_YOUR ASSIGNMENT:_ Range to copy from the entries below: the line containing "DWR has the" through the line containing "JP & LJ McAlister, Nylmah, Wandoan", inclusive. Retype only those lines, exactly, without any images.

(Dataset entries)
* * * * * * *

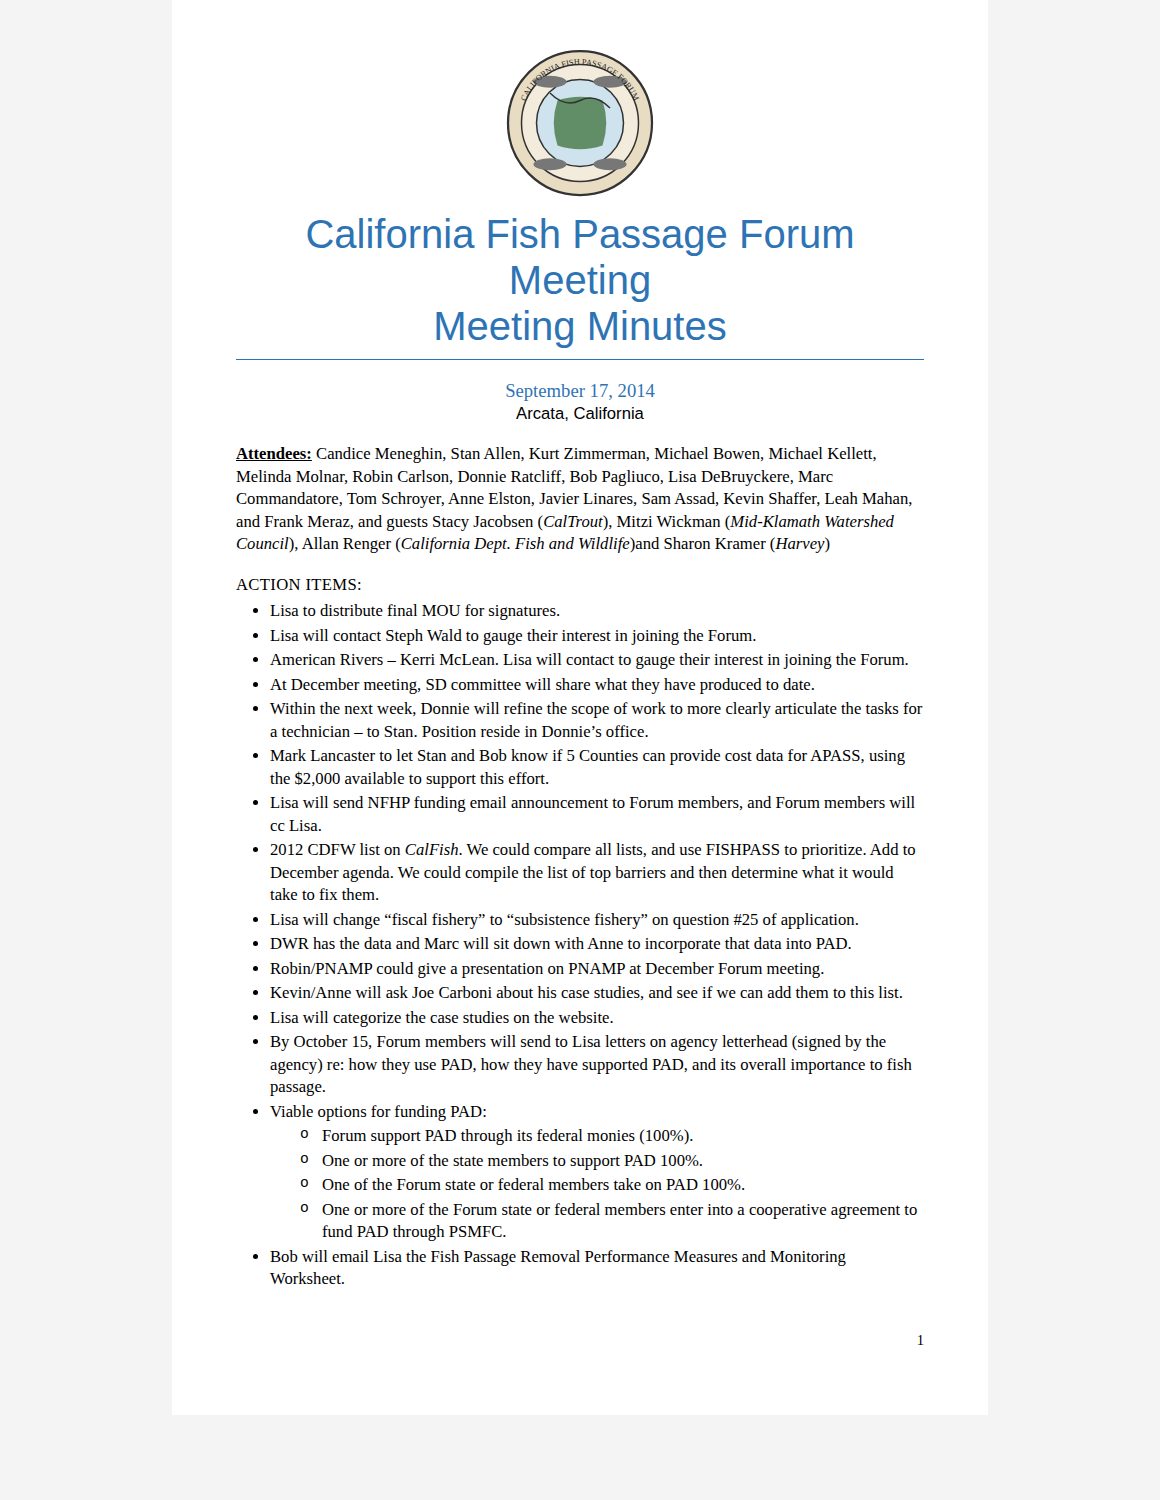California Fish Passage Forum MeetingMeeting Minutes
September 17, 2014
Arcata, California
Attendees: Candice Meneghin, Stan Allen, Kurt Zimmerman, Michael Bowen, Michael Kellett, Melinda Molnar, Robin Carlson, Donnie Ratcliff, Bob Pagliuco, Lisa DeBruyckere, Marc Commandatore, Tom Schroyer, Anne Elston, Javier Linares, Sam Assad, Kevin Shaffer, Leah Mahan, and Frank Meraz, and guests Stacy Jacobsen (CalTrout), Mitzi Wickman (Mid-Klamath Watershed Council), Allan Renger (California Dept. Fish and Wildlife)and Sharon Kramer (Harvey)
ACTION ITEMS:
Lisa to distribute final MOU for signatures.
Lisa will contact Steph Wald to gauge their interest in joining the Forum.
American Rivers – Kerri McLean. Lisa will contact to gauge their interest in joining the Forum.
At December meeting, SD committee will share what they have produced to date.
Within the next week, Donnie will refine the scope of work to more clearly articulate the tasks for a technician – to Stan. Position reside in Donnie’s office.
Mark Lancaster to let Stan and Bob know if 5 Counties can provide cost data for APASS, using the $2,000 available to support this effort.
Lisa will send NFHP funding email announcement to Forum members, and Forum members will cc Lisa.
2012 CDFW list on CalFish. We could compare all lists, and use FISHPASS to prioritize. Add to December agenda. We could compile the list of top barriers and then determine what it would take to fix them.
Lisa will change “fiscal fishery” to “subsistence fishery” on question #25 of application.
DWR has the data and Marc will sit down with Anne to incorporate that data into PAD.
Robin/PNAMP could give a presentation on PNAMP at December Forum meeting.
Kevin/Anne will ask Joe Carboni about his case studies, and see if we can add them to this list.
Lisa will categorize the case studies on the website.
By October 15, Forum members will send to Lisa letters on agency letterhead (signed by the agency) re: how they use PAD, how they have supported PAD, and its overall importance to fish passage.
Viable options for funding PAD:
Forum support PAD through its federal monies (100%).
One or more of the state members to support PAD 100%.
One of the Forum state or federal members take on PAD 100%.
One or more of the Forum state or federal members enter into a cooperative agreement to fund PAD through PSMFC.
Bob will email Lisa the Fish Passage Removal Performance Measures and Monitoring Worksheet.
1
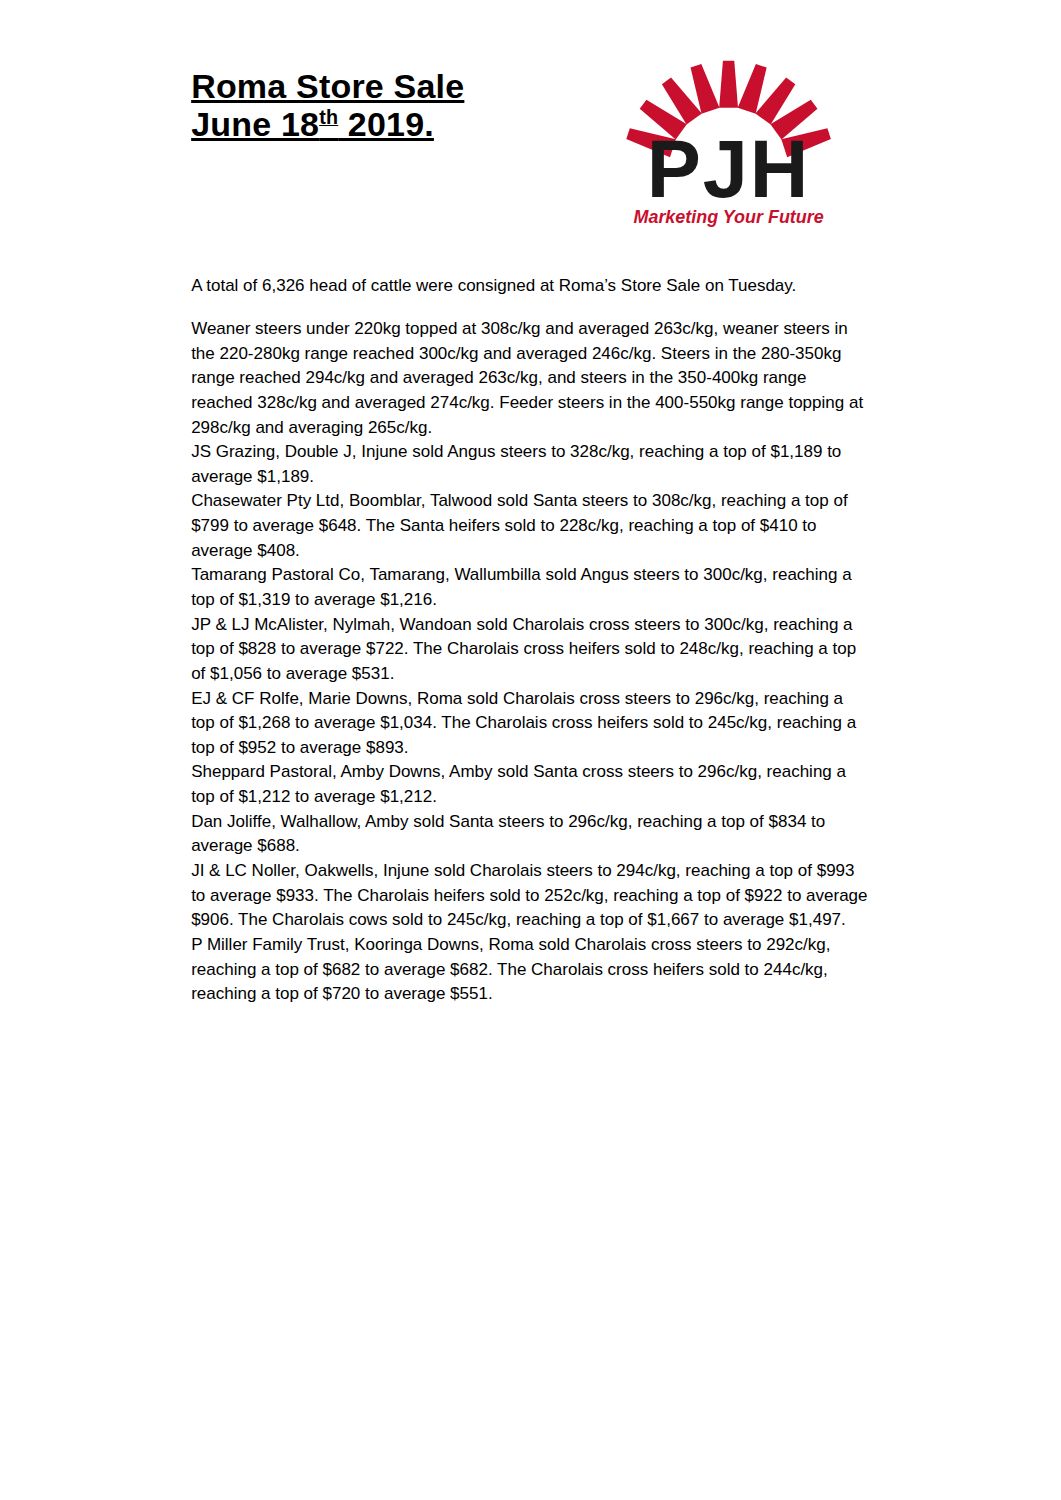Roma Store Sale
June 18th 2019.
PJH Marketing Your Future PJH Marketing Your Future
A total of 6,326 head of cattle were consigned at Roma’s Store Sale on Tuesday.
Weaner steers under 220kg topped at 308c/kg and averaged 263c/kg, weaner steers in the 220-280kg range reached 300c/kg and averaged 246c/kg. Steers in the 280-350kg range reached 294c/kg and averaged 263c/kg, and steers in the 350-400kg range reached 328c/kg and averaged 274c/kg. Feeder steers in the 400-550kg range topping at 298c/kg and averaging 265c/kg.
JS Grazing, Double J, Injune sold Angus steers to 328c/kg, reaching a top of $1,189 to average $1,189.
Chasewater Pty Ltd, Boomblar, Talwood sold Santa steers to 308c/kg, reaching a top of $799 to average $648. The Santa heifers sold to 228c/kg, reaching a top of $410 to average $408.
Tamarang Pastoral Co, Tamarang, Wallumbilla sold Angus steers to 300c/kg, reaching a top of $1,319 to average $1,216.
JP & LJ McAlister, Nylmah, Wandoan sold Charolais cross steers to 300c/kg, reaching a top of $828 to average $722. The Charolais cross heifers sold to 248c/kg, reaching a top of $1,056 to average $531.
EJ & CF Rolfe, Marie Downs, Roma sold Charolais cross steers to 296c/kg, reaching a top of $1,268 to average $1,034. The Charolais cross heifers sold to 245c/kg, reaching a top of $952 to average $893.
Sheppard Pastoral, Amby Downs, Amby sold Santa cross steers to 296c/kg, reaching a top of $1,212 to average $1,212.
Dan Joliffe, Walhallow, Amby sold Santa steers to 296c/kg, reaching a top of $834 to average $688.
JI & LC Noller, Oakwells, Injune sold Charolais steers to 294c/kg, reaching a top of $993 to average $933. The Charolais heifers sold to 252c/kg, reaching a top of $922 to average $906. The Charolais cows sold to 245c/kg, reaching a top of $1,667 to average $1,497.
P Miller Family Trust, Kooringa Downs, Roma sold Charolais cross steers to 292c/kg, reaching a top of $682 to average $682. The Charolais cross heifers sold to 244c/kg, reaching a top of $720 to average $551.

* * * * * * *

_RESULT FOR THIS TASK:_
DWR has the data and Marc will sit down with Anne to incorporate that data into PAD.
Robin/PNAMP could give a presentation on PNAMP at December Forum meeting.
Kevin/Anne will ask Joe Carboni about his case studies, and see if we can add them to this list.
Lisa will categorize the case studies on the website.
By October 15, Forum members will send to Lisa letters on agency letterhead (signed by the agency) re: how they use PAD, how they have supported PAD, and its overall importance to fish passage.
Viable options for funding PAD:
Forum support PAD through its federal monies (100%).
One or more of the state members to support PAD 100%.
One of the Forum state or federal members take on PAD 100%.
One or more of the Forum state or federal members enter into a cooperative agreement to fund PAD through PSMFC.
Bob will email Lisa the Fish Passage Removal Performance Measures and Monitoring Worksheet.
1
Roma Store Sale
June 18th 2019.
PJH Marketing Your Future PJH Marketing Your Future
A total of 6,326 head of cattle were consigned at Roma’s Store Sale on Tuesday.
Weaner steers under 220kg topped at 308c/kg and averaged 263c/kg, weaner steers in the 220-280kg range reached 300c/kg and averaged 246c/kg. Steers in the 280-350kg range reached 294c/kg and averaged 263c/kg, and steers in the 350-400kg range reached 328c/kg and averaged 274c/kg. Feeder steers in the 400-550kg range topping at 298c/kg and averaging 265c/kg.
JS Grazing, Double J, Injune sold Angus steers to 328c/kg, reaching a top of $1,189 to average $1,189.
Chasewater Pty Ltd, Boomblar, Talwood sold Santa steers to 308c/kg, reaching a top of $799 to average $648. The Santa heifers sold to 228c/kg, reaching a top of $410 to average $408.
Tamarang Pastoral Co, Tamarang, Wallumbilla sold Angus steers to 300c/kg, reaching a top of $1,319 to average $1,216.
JP & LJ McAlister, Nylmah, Wandoan sold Charolais cross steers to 300c/kg, reaching a top of $828 to average $722. The Charolais cross heifers sold to 248c/kg, reaching a top of $1,056 to average $531.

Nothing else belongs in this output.